Records from a data collection:

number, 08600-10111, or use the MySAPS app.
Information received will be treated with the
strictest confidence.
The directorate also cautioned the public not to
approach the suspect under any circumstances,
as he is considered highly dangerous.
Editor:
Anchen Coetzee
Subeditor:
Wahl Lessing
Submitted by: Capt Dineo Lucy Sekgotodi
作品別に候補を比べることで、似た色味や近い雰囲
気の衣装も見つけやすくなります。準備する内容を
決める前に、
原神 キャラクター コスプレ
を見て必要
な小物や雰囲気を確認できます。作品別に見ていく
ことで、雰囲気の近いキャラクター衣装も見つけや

TASK REQUIREMENTS: Copy every line of the rows above character for character, keeping each line break where it falls.

RESULT OF THIS EXERCISE:
number, 08600-10111, or use the MySAPS app.
Information received will be treated with the
strictest confidence.
The directorate also cautioned the public not to
approach the suspect under any circumstances,
as he is considered highly dangerous.
Editor:
Anchen Coetzee
Subeditor:
Wahl Lessing
Submitted by: Capt Dineo Lucy Sekgotodi
作品別に候補を比べることで、似た色味や近い雰囲
気の衣装も見つけやすくなります。準備する内容を
決める前に、
原神 キャラクター コスプレ
を見て必要
な小物や雰囲気を確認できます。作品別に見ていく
ことで、雰囲気の近いキャラクター衣装も見つけや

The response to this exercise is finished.